Unbeknownst to me, I have lymph nodes, like pearls on strings, around my breasts. I certainly don’t remember a word of this from my tenth grade biology class.  (I do remember the 6th grade class about “flowers and bees” and how our teacher managed to transform this fascinating subject  into a jumbo sleeping pill.)

Some of the lymph nodes go from my breast up to the collar bone and neck, supraclavicular lymph nodes. Others go from my breasts to my arm pits, axillary lymph nodes. They are all part of the lymphatic system, and their purpose is to catch debris.  When cancer cells spread from the breast, they take the path of least resistance, and travel along the lymph node system (sometimes also along the vascular system.) At surgery, Dr.

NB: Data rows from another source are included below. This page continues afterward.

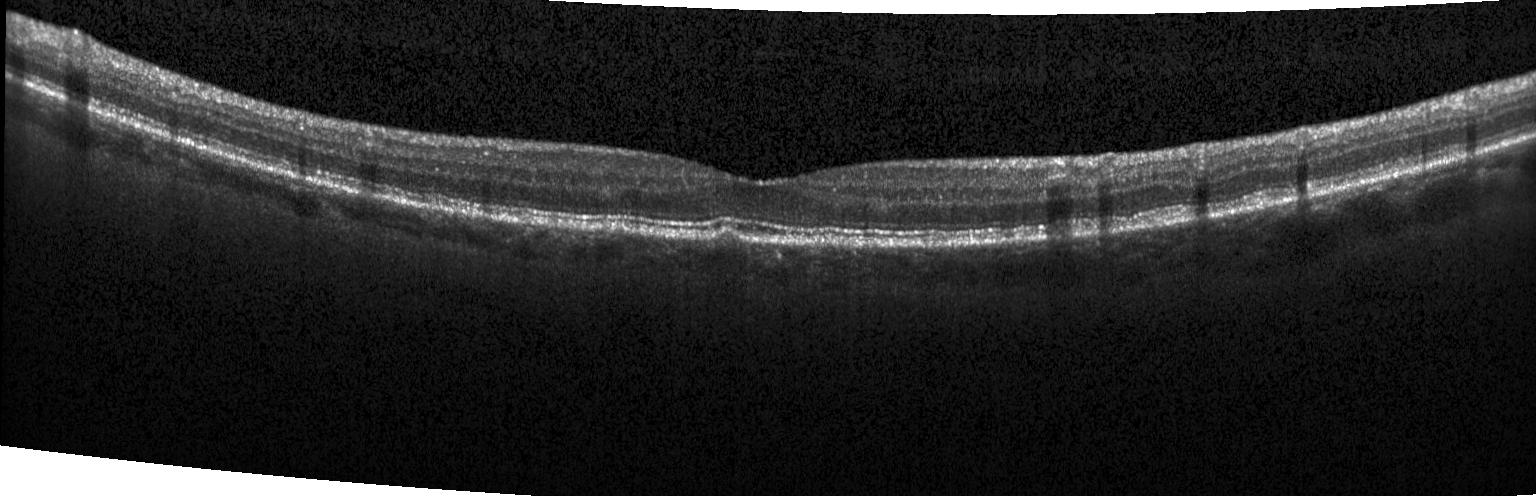 Finding: multiple drusen.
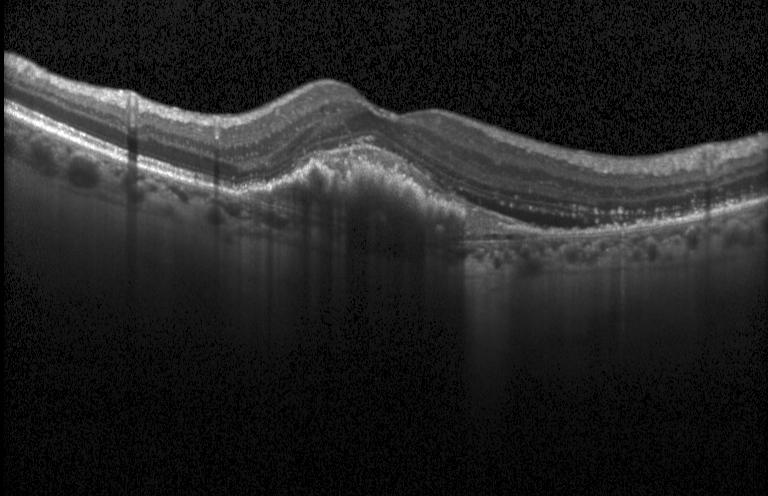 Dx: a choroidal neovascular membrane.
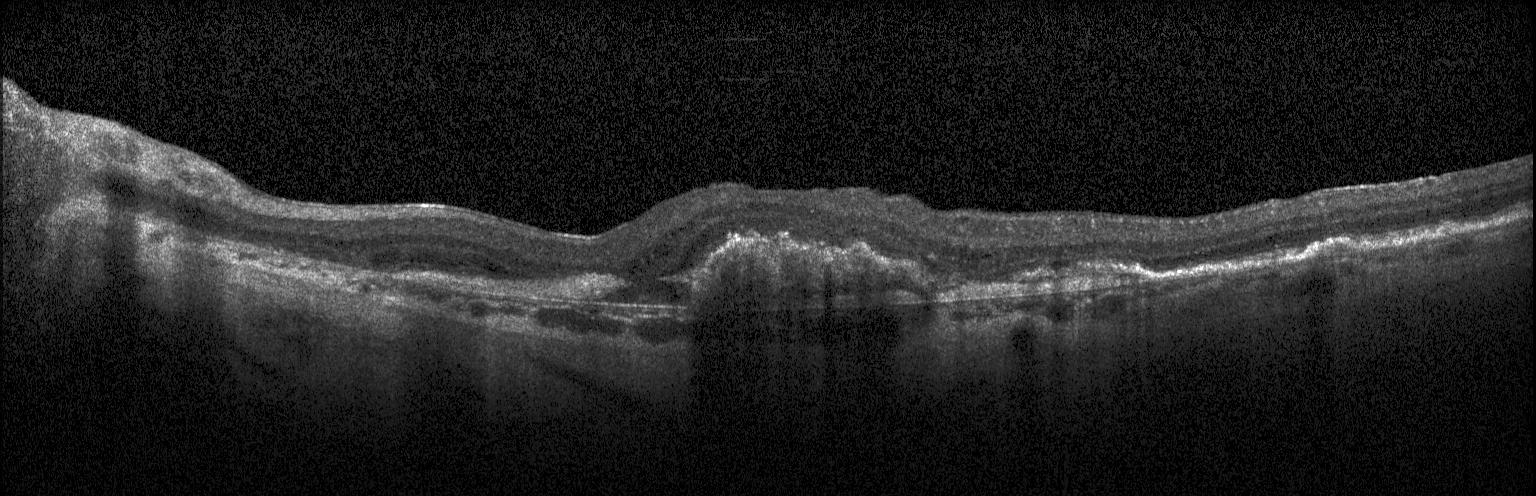
OCT B-scan; spectral-domain optical coherence tomography.
Assessment: a choroidal neovascular membrane.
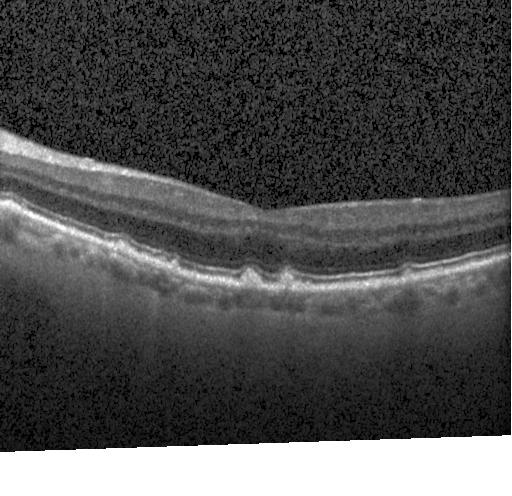
OCT line scan; Heidelberg Spectralis OCT system; centered on the fovea. Impression: multiple drusen.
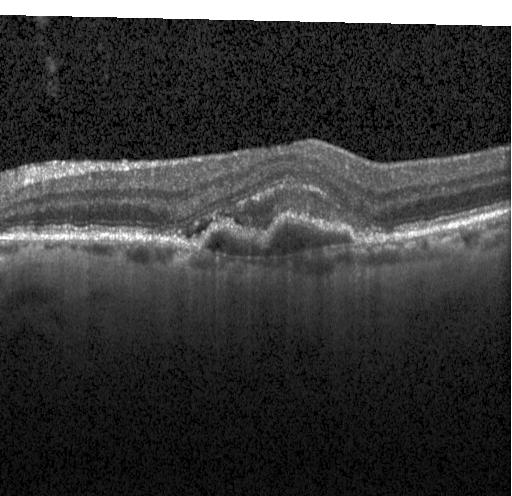

Retinal OCT B-scan, Heidelberg Spectralis OCT system.
OCT finding: a choroidal neovascular membrane.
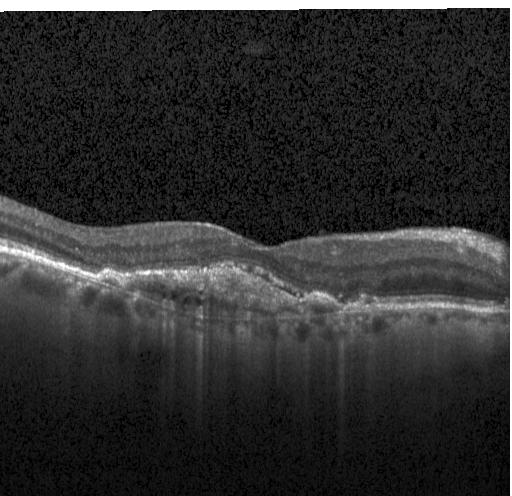 Horizontal scan through the fovea, retinal OCT cross-section, spectral-domain optical coherence tomography, instrument: Heidelberg Spectralis. Macular OCT: a choroidal neovascular membrane.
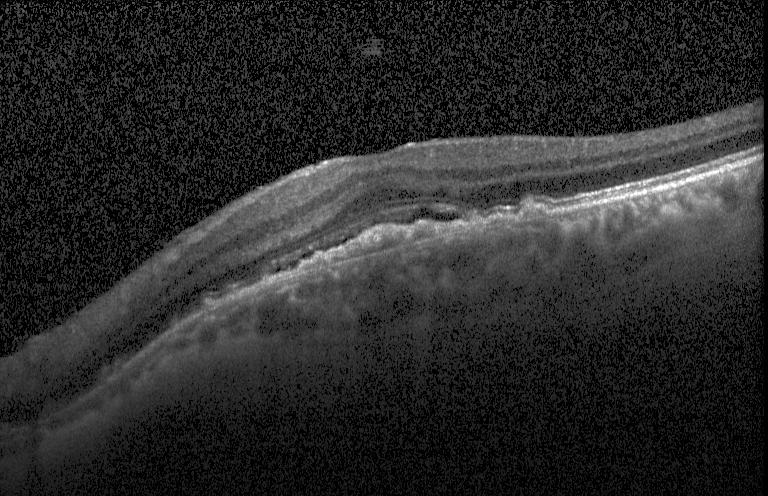

Impression: a choroidal neovascular membrane.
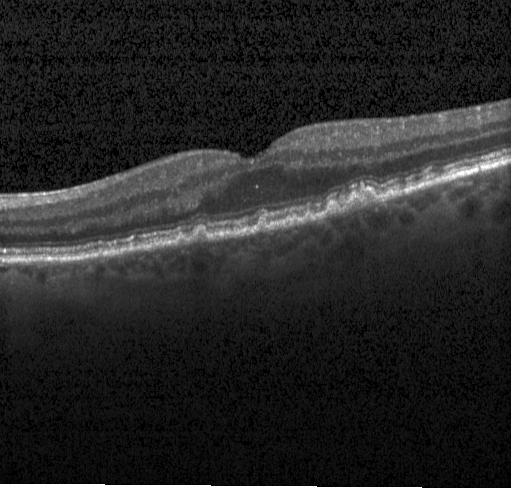
Heidelberg Spectralis OCT system. Optical coherence tomography scan. Spectral-domain optical coherence tomography. Centered on the fovea
Finding: drusen.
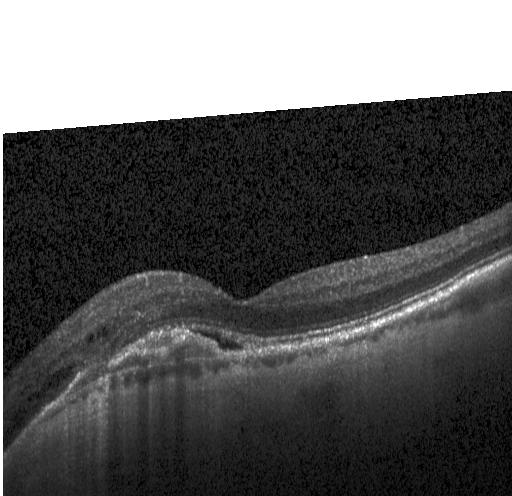 Heidelberg Spectralis, optical coherence tomography scan, macular scan
Diagnosis: choroidal neovascularization.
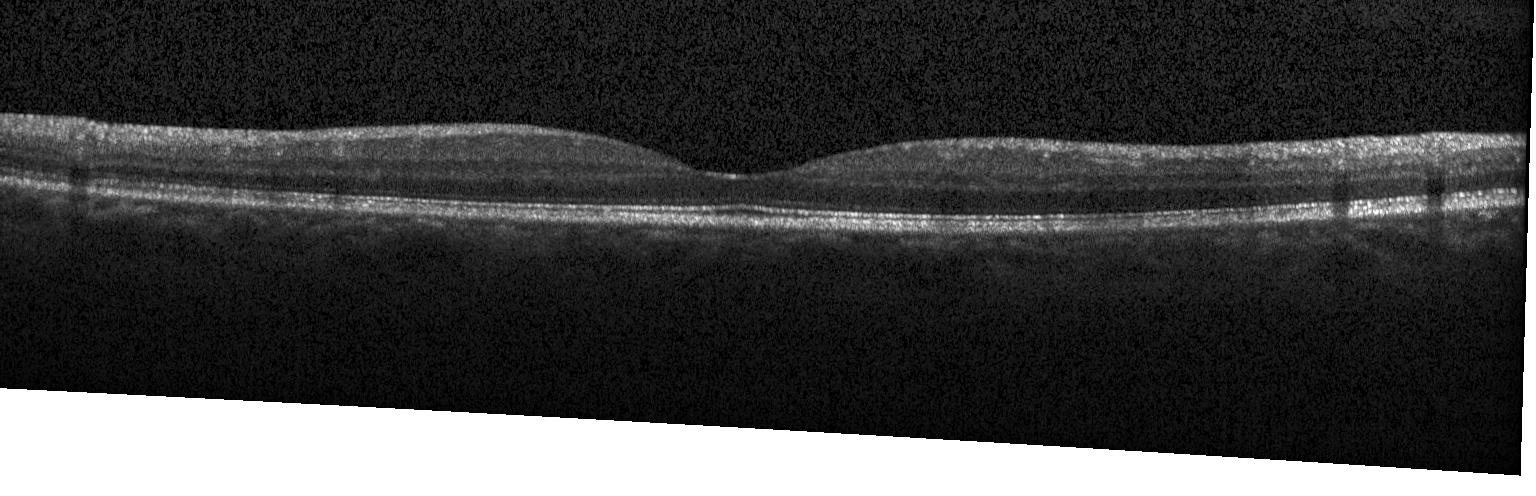 The scan shows no evidence of CNV, DME, or drusen.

Guru’s plan is now to squirt a special blue dye into my breast to see how far the fluid travels. He will then take the lymph nodes with blue dye and dissect them to check for cancer cells. It is called a sentinel node biopsy.  It saves the surgeon from having to remove lymph nodes from your axilla willy nilly since they are so important for the body’s ability to halt infections.

“You won’t die from this,” Dr. Guru finally says. “But we have to get you through it.”

Or did he say: “You are not likely to die from this?”

As we wait for the elevator, I can not remember if Dr. Guru used the word “likely” or the more assertive “won’t die from this.”  My husband cannot remember either. Marie is right. There is so much to keep track of, so many important nuances. I want to write everything down in my blue  journal as soon as I get home, while everything is still fresh in my mind. But here I am walking to my car, already confused, uncertain about Dr. Guru’s exact phrase.